Finalement les robots ne rêvent pas de moutons mais rêvent de moutons électriques. Ils rêvent oui mais un rêve autre. Un rêve artificiel ? Les IA tentent de construire une imitation de l’inconscient en fonction de la représentation des auteurs de fiction dystopique. Peut-on dire que la tentative de reproduction de la psyché humaine créer une forme d’inconscient numérique ? Si le rêve est la voix royale de l’inconscient (Freud, 1899, L’Interprétation des rêves), les rêves digitaux sont- ils un indice d’un inconscient numérique ? Non pas le même que l’humain, mais un inconscient bien particulier, entièrement créé par l’homme est qui permet à la machine de lui ressembler.

Car si nous partons du principe que la machine n’est pas vivante (cette hypothèse est quand même fortement probable) alors les auteurs de robots ne créecréent cet inconscient seulement pour que ces androïdes suggèrent de l’empathie face aux humains. Dans la scène finale (spoiler alerte) Roy Baty qui est le leader des répliquants renégats, raconte qu’en mourant, disparaissent avec lui tous ses souvenirs et expériences qu’il a vécu. Les robots de ce film sont des esclaves contemporains, peut-être la métaphore du travailleur des temps modernes de Chaplin ? Dans cette dystopie classique, les robots sont-ils représentatifs de la société de l’époque de l’écriture du livre?

Suite à quoi je me demande quelle est la représentation actuelle du robot dans les films ou séries dystopiques actuelles pour peut-être y entrevoir quelque chose de la société contemporaine. Dans la série Westworld le créateur de robot ajoute aux humanoïdes qu’il a construit un quelque chose en plus, oublié, mais pas complètement. Ces oublis reviennent de temps en temps sous forme de souvenir que l’auteur nomme : “rêveries” (le mot est utilisé en français dans la version originale). Ces moments refoulés reviennent sous forme d’angoisses et imprègnent la vie du robot. Est-ce cela qui le rend plus humain? Dans cette série les robots sont construits pour « divertir » les riches visiteurs du parc d’attraction WESTWORLD. Mais dans ce parc particulier, tout est permis, comme les personnages sont des robots, toutes les atrocités réprimées par des siècles de civilisation sont enfin autorisés.
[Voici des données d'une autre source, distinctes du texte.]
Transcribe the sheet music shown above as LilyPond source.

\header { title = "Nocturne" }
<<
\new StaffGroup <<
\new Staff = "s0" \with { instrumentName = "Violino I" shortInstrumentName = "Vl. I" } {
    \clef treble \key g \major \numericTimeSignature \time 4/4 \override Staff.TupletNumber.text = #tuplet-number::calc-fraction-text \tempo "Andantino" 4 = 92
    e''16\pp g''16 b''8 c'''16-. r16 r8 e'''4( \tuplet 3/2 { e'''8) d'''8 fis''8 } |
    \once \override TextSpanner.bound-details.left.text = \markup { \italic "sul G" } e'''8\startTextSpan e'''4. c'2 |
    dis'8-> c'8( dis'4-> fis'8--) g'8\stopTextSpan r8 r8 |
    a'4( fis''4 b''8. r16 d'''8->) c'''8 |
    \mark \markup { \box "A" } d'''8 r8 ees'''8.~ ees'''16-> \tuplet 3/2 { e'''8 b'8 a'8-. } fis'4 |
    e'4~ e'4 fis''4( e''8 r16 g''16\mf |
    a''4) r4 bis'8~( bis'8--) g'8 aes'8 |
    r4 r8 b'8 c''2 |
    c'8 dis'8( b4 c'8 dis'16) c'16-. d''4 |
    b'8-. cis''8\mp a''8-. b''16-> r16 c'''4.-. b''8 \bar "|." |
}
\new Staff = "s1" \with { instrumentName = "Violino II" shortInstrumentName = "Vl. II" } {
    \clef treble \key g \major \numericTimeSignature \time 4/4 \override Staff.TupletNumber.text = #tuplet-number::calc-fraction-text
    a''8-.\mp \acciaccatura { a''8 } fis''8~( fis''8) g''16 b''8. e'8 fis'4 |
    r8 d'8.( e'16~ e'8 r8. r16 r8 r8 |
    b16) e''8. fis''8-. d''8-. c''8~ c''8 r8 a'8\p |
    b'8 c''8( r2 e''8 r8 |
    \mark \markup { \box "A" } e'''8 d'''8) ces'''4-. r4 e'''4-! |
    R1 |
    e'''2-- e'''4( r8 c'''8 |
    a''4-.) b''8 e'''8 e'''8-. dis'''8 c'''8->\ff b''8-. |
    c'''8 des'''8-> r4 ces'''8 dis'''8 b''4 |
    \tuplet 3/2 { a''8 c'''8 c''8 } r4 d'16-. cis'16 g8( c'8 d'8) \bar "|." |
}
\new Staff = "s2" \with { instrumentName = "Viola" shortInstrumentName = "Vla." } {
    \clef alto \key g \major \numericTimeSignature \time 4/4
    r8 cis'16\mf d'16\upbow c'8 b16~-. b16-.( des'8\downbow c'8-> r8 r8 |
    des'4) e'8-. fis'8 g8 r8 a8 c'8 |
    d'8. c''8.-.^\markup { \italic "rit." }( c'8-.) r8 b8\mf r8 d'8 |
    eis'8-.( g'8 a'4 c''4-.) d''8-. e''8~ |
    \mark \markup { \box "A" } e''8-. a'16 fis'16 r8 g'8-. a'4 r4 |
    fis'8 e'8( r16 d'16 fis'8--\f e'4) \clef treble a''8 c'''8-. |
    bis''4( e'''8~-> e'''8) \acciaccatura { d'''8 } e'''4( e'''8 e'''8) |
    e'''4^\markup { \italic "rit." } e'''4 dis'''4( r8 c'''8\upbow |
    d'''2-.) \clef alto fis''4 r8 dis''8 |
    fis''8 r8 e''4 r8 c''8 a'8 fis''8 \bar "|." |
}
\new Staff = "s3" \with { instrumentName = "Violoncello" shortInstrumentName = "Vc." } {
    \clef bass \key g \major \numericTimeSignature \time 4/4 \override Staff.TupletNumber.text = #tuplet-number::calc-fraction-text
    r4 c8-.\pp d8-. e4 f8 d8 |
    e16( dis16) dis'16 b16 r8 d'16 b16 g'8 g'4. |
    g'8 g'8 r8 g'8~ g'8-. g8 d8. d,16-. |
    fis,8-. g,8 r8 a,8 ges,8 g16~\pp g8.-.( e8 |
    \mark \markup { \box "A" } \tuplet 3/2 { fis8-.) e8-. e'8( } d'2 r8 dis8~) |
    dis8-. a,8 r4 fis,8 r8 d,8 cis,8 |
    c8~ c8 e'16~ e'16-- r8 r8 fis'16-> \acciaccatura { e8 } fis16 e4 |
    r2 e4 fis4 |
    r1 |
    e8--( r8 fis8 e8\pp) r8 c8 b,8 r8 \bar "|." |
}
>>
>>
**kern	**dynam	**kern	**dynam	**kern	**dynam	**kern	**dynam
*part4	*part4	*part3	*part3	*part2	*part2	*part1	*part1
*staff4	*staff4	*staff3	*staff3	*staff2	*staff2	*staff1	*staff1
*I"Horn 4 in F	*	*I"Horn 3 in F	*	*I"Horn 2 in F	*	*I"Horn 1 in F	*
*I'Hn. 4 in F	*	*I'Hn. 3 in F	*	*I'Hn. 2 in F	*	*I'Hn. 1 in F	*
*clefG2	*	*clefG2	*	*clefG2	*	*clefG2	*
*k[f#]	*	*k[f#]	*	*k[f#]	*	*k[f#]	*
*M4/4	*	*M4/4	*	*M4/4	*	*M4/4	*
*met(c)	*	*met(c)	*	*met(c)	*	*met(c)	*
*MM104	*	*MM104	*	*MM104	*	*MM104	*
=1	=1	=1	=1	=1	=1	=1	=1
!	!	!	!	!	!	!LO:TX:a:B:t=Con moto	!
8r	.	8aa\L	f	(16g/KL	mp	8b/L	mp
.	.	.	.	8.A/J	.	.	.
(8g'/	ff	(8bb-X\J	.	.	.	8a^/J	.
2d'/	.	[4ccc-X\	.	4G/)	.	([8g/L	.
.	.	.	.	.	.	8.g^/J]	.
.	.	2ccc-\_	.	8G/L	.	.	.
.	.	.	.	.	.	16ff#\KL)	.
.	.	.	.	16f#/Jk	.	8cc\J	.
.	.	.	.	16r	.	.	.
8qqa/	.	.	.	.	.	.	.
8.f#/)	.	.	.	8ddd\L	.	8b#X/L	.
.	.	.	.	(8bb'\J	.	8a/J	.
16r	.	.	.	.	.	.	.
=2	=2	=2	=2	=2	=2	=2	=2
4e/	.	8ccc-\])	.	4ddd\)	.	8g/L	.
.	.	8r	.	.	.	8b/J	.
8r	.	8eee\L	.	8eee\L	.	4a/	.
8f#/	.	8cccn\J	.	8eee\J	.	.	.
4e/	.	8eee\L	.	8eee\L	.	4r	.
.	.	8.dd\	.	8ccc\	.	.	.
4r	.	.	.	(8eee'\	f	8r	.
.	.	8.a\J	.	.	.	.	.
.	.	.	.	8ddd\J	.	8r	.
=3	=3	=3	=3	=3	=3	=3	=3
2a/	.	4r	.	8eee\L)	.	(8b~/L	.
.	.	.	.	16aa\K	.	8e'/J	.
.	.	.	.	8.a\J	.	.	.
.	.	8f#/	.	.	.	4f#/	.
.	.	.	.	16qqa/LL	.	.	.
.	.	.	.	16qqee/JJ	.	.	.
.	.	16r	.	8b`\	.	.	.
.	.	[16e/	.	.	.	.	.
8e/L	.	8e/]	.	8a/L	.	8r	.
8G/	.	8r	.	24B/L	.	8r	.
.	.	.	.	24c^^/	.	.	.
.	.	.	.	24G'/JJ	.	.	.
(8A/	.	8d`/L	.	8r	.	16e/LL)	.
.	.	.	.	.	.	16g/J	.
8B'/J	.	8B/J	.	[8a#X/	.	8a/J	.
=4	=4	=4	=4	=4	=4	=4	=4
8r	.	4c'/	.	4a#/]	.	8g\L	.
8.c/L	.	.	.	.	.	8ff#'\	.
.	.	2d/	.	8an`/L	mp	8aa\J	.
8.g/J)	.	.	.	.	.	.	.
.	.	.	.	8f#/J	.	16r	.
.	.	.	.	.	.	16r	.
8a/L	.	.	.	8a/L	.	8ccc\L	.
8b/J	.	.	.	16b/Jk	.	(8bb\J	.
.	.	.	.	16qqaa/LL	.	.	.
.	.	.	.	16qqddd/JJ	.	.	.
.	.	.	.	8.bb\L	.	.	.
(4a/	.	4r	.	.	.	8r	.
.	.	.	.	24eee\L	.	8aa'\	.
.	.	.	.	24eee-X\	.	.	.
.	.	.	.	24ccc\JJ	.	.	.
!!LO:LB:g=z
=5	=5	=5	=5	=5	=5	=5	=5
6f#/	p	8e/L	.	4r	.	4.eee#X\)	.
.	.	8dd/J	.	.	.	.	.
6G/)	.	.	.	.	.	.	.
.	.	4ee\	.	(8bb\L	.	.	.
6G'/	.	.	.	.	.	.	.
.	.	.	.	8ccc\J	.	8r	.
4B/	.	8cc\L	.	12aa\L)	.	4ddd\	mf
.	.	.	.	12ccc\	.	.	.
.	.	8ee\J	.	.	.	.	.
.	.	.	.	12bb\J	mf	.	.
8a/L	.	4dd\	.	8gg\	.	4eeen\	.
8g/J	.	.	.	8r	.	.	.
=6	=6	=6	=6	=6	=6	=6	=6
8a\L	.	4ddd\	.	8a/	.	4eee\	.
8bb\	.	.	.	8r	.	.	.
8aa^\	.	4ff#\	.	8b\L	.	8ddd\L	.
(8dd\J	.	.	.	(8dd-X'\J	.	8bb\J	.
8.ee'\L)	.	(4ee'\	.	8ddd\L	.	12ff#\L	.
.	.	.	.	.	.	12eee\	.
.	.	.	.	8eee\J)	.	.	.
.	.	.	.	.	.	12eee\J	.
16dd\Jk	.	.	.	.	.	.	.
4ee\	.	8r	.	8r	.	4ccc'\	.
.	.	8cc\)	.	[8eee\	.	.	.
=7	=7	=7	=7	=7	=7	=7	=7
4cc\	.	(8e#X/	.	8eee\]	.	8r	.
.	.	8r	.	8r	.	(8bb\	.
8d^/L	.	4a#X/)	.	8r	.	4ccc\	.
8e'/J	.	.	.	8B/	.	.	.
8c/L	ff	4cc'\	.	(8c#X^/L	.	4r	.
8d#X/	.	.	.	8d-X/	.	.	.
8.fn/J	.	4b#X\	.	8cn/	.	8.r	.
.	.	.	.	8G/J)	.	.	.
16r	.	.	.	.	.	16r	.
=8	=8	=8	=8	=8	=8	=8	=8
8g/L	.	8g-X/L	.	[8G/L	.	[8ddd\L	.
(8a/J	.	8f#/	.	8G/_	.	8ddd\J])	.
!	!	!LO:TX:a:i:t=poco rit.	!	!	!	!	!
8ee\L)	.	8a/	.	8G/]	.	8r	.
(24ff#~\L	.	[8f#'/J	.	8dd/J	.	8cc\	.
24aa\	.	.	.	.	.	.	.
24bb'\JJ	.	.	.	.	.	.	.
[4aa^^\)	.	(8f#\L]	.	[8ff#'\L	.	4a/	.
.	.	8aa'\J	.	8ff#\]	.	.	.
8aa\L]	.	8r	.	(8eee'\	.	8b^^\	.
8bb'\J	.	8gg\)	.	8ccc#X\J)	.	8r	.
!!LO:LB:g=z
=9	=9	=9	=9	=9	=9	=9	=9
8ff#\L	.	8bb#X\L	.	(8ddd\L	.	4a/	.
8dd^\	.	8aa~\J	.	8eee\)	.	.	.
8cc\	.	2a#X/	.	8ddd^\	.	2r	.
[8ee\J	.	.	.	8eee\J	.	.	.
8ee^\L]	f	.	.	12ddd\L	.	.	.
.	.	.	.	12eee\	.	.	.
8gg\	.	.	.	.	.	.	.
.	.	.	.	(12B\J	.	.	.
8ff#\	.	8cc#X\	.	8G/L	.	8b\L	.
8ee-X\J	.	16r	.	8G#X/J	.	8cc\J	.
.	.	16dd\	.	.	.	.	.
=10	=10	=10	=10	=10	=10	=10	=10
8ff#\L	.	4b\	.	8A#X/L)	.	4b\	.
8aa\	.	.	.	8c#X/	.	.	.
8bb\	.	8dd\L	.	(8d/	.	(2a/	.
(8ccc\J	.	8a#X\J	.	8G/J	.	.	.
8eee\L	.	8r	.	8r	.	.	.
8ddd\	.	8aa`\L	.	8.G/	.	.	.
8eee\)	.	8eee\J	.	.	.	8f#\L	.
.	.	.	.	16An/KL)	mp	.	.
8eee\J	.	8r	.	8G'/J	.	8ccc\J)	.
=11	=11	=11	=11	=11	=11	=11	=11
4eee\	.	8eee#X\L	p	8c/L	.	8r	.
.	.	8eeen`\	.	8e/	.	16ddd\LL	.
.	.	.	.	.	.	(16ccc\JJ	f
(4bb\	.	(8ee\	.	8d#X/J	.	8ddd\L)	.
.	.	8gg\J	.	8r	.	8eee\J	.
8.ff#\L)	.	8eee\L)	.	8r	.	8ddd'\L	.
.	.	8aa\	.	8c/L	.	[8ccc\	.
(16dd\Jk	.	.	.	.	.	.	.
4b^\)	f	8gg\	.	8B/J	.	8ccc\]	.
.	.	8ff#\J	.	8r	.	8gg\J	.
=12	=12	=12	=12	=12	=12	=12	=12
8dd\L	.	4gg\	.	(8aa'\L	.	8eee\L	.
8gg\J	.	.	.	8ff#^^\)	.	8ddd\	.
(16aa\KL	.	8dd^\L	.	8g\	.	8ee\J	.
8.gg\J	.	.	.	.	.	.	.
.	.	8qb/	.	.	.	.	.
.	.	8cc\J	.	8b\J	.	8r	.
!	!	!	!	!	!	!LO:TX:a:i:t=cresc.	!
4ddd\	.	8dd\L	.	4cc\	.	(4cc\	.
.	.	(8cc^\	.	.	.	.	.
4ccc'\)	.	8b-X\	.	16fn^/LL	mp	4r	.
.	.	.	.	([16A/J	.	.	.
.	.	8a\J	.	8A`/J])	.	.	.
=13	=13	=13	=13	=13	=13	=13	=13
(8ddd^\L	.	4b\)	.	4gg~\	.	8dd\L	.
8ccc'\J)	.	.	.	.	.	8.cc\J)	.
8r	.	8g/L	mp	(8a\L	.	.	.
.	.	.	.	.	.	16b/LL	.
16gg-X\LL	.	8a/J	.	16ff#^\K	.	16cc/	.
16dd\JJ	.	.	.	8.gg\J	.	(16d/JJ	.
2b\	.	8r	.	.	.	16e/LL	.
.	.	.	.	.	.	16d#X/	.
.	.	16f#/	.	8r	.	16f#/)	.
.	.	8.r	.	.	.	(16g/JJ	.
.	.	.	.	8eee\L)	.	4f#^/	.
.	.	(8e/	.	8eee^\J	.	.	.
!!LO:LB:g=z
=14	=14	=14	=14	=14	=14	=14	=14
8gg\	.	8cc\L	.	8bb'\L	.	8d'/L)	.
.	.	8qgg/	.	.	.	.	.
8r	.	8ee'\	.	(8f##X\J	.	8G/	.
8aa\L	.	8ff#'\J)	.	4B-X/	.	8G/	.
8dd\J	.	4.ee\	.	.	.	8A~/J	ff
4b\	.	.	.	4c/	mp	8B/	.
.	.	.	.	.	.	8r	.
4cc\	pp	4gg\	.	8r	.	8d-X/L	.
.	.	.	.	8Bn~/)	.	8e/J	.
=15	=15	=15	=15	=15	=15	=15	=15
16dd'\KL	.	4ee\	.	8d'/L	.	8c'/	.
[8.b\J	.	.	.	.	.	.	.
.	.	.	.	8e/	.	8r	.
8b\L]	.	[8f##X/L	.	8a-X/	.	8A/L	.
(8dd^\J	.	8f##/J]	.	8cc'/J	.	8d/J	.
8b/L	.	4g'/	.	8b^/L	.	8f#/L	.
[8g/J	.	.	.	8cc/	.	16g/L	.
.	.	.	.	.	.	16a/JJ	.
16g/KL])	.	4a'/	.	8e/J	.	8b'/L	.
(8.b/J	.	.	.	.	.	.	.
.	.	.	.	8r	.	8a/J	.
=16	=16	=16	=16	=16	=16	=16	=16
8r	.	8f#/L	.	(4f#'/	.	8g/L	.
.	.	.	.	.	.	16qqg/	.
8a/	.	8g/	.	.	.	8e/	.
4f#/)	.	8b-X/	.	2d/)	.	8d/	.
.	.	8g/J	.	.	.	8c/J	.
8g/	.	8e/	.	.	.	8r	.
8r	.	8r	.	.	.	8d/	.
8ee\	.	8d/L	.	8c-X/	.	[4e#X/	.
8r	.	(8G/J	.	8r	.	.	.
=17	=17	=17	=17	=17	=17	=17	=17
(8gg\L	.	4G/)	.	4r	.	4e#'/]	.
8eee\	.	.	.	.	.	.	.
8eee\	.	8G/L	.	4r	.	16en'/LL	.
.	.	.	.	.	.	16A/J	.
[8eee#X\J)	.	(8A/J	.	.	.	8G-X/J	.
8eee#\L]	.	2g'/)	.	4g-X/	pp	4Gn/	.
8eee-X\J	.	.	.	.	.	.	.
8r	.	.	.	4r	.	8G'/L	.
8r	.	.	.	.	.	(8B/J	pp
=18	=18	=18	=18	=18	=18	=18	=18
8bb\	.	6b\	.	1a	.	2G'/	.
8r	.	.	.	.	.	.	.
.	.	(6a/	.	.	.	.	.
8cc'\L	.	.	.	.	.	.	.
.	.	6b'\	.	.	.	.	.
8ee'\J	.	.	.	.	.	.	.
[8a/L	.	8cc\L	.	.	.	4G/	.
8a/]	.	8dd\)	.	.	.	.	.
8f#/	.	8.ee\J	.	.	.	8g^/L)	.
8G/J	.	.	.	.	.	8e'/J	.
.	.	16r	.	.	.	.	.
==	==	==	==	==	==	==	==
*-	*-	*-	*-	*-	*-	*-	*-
Alors que nos Androïdes rêveurs de moutons électriques étaient créés pour être de la main d’œuvre industrielle, les robots de Westword le sont ici pour être le support de la violence humaine.

Alors tout fonctionne bien dans ce parc des atrocités tant que les robots ont la mémoire qui est effacée tous les soirs, mais l’auteur de la série – à travers le personnage du créateur du parc – ajoute ces éléments qui reviennent même après que la mémoire ait étaient effacer.

L’auteur crée la révolution des robots, ceux qui se souviennent et qui veulent sortir de leur condition. Si cette série est encore une métaphore de la société qu’elle représente, que voudrait-elle nous dire ? Ce parc est construit pour que les personnes riches puissent assouvir le désir interdit dans la société sans condamnation possible et même peut-être sans culpabilité, alors nous pouvons imaginer que ces androïdes sont l’allégorie des citoyens dominés par les grandes compagnies du numérique ceux-là même qui voudraient nous transformer en robots oubliant. Mais tant qu’il y a de l’inconscient, et ses émergences, le libre arbitre humain ne pourra pas mourir.

La société peut nous proposer, tant qu’elle le veut, des objets de consommation allant jusqu’aux plus grandes profondeurs de ce que seraient nos fantasmes, la soumission volontaire a ses limites.